Première réunion de ce PSE édition 2023, elle rappelle de bien tristes souvenirs puisque, dix ans auparavant, un plan social avait déjà fermé une ligne et supprimé des emplois.
Dernière papèterie en France à fabriquer du papier couché, Condat a un savoir-faire unique. Le groupe Lecta, propriétaire du site, a exporté ce savoir-faire et fabrique désormais le papier couché en Espagne ou en Italie, sous étiquette « Périgord ». Le marché pour ce type de papier existe toujours. D’autres entreprises ayant déjà fermé leurs portes, le marché peut être pris et permettrait de faire tourner la ligne 4. Depuis des mois, les salariés sont régulièrement mis en chômage partiel. Certains n’ont plus travaillé depuis des mois.
Après avoir assuré que l’entreprise ne pourrait fonctionner avec une seule ligne (il y a six mois), la Direction annonce maintenant que la situation sera viable. Destruction d’un outil de travail qui fait vivre tout le territoire, qui a fait la fierté de générations de salariés, tel est-il l’objectif du groupe Lecta ?

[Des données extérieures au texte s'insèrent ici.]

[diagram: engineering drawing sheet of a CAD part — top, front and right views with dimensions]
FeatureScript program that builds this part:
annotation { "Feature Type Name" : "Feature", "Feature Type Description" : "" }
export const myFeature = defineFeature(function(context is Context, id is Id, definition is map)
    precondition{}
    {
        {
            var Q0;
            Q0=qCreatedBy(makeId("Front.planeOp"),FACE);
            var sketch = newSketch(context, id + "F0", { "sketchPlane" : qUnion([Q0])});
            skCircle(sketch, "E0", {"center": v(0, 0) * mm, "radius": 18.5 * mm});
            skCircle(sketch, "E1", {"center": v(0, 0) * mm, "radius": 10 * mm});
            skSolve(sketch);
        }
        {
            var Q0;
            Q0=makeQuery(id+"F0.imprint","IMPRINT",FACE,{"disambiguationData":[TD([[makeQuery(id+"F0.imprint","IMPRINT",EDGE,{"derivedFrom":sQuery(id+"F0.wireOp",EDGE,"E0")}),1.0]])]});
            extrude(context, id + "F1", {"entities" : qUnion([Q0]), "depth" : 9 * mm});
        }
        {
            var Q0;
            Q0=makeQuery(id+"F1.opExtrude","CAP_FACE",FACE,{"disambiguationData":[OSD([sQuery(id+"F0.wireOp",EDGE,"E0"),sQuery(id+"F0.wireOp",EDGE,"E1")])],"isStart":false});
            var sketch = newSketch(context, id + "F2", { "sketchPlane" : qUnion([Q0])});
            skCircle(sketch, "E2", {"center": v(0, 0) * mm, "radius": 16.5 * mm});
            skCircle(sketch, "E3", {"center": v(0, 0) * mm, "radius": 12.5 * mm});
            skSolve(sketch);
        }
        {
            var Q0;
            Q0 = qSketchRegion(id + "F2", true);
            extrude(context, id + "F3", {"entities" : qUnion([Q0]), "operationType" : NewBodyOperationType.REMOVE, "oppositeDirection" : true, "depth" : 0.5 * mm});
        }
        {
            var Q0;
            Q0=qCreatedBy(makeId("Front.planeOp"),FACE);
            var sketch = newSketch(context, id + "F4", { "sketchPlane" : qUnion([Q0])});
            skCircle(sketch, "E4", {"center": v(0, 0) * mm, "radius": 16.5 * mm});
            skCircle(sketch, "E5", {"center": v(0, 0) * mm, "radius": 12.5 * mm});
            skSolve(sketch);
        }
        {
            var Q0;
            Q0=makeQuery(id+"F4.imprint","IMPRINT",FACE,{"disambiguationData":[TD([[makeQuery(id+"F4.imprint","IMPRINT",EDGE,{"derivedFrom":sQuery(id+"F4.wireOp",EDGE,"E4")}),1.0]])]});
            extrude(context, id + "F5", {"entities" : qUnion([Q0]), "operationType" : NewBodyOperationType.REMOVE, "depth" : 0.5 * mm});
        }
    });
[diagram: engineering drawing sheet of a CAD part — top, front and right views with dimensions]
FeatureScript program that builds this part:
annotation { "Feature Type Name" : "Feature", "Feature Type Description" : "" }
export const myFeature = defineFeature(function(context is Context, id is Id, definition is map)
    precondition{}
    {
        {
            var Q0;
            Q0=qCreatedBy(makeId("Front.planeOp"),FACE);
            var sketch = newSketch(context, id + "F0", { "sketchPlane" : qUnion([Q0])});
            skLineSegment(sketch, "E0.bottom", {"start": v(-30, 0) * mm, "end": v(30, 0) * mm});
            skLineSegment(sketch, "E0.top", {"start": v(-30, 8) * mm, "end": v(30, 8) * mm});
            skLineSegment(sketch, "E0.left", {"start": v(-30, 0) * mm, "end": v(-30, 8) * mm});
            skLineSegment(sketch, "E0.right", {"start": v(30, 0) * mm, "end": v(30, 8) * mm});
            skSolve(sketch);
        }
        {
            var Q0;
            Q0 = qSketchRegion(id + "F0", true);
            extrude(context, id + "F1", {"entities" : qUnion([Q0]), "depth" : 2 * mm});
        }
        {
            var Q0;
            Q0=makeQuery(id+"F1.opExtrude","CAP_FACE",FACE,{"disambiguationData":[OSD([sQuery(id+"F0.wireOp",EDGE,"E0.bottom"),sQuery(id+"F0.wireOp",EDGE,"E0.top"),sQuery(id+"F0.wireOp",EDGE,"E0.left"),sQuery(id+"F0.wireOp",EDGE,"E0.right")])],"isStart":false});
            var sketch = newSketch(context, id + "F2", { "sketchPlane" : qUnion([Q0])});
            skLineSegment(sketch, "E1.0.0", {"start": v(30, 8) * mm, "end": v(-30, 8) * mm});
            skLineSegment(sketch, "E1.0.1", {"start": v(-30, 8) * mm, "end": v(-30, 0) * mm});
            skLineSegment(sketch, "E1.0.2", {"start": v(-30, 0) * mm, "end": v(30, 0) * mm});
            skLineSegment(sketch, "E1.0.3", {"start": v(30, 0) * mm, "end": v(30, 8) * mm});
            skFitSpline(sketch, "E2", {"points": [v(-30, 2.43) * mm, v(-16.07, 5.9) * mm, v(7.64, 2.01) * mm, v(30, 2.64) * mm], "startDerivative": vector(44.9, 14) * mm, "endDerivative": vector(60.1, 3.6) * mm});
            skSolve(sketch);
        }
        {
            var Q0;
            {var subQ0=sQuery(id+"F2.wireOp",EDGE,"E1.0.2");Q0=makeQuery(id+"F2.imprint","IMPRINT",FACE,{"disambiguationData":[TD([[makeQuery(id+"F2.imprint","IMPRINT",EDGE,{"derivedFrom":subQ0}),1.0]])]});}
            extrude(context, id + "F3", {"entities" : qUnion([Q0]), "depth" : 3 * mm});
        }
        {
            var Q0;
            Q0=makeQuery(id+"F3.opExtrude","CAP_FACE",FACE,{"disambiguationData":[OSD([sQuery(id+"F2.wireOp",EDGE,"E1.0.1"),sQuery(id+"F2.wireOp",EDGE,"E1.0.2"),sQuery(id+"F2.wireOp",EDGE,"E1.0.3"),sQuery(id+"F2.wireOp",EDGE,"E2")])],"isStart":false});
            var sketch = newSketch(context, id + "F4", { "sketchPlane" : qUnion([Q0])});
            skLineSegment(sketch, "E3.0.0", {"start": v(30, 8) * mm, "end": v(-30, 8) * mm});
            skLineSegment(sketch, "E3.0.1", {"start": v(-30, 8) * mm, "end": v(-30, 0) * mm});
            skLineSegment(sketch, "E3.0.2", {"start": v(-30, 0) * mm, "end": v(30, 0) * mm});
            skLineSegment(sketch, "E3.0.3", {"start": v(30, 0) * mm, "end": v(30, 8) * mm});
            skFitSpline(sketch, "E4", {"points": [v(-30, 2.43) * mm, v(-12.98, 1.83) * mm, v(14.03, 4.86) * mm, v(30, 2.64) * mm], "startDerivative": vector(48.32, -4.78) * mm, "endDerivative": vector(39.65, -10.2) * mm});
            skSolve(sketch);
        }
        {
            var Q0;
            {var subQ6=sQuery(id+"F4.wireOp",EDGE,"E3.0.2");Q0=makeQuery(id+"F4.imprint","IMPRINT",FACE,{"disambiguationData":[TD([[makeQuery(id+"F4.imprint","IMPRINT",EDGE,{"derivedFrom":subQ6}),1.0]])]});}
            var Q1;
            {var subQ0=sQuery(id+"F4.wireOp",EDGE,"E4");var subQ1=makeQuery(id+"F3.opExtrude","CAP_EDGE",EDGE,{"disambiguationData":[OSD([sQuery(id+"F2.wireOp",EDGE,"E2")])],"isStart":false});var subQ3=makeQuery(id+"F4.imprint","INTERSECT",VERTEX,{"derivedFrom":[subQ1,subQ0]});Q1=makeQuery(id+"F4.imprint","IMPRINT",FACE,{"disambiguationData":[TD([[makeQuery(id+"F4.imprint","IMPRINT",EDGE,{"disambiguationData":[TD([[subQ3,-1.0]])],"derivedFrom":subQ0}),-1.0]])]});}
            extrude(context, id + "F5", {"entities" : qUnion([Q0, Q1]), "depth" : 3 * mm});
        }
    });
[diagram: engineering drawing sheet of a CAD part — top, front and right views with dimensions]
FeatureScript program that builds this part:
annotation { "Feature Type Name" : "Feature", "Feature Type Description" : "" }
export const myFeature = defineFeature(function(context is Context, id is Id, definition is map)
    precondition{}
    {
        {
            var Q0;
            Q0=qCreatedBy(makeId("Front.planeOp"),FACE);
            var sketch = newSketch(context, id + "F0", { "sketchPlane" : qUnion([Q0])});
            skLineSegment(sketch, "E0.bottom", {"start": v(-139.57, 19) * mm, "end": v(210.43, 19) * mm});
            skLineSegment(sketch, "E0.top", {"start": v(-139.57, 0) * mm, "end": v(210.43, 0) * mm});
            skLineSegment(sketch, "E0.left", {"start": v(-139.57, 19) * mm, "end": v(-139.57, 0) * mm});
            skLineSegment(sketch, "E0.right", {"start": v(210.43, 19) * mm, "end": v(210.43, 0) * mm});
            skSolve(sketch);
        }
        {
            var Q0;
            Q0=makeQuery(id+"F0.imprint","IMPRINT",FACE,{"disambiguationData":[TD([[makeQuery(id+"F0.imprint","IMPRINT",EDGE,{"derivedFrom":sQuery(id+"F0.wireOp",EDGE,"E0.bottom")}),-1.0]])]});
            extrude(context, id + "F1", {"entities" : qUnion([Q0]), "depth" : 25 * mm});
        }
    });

Les salariés, les syndicats, la population, mais aussi les élus, sont mobilisés en permanence pour tenter de faire annuler la décision de Lecta. Rencontres avec des ministres, des membres du cabinet d’Emmanuel Macron, à la Préfecture, les actions se multiplient. Sans distinctions politiques, ils se battent pour sauver les papèteries de Condat.
L’entreprise a perçu des millions d’euros d’aides de l’Etat, de la Région, du Département. N’y a-t-il aucun levier pour agir contre cette décision ? Si l’objectif du Gouvernement est de réindustrialiser la France, a-t-on déjà les moyens d’empêcher sa désindustrialisation ?
« On s’est fait berner », dit Francine Bourra, maire du Lardin Saint Lazare. Coûts fixes incontournables, papier glassine (étiquettes fabriquées par la ligne 8) non rentable et dont le soit disant marché était un leurre, la survie de Condat dépend du maintien de deux lignes de fabrication. « Si on ne se bat pas, on est mort », disent les syndicats.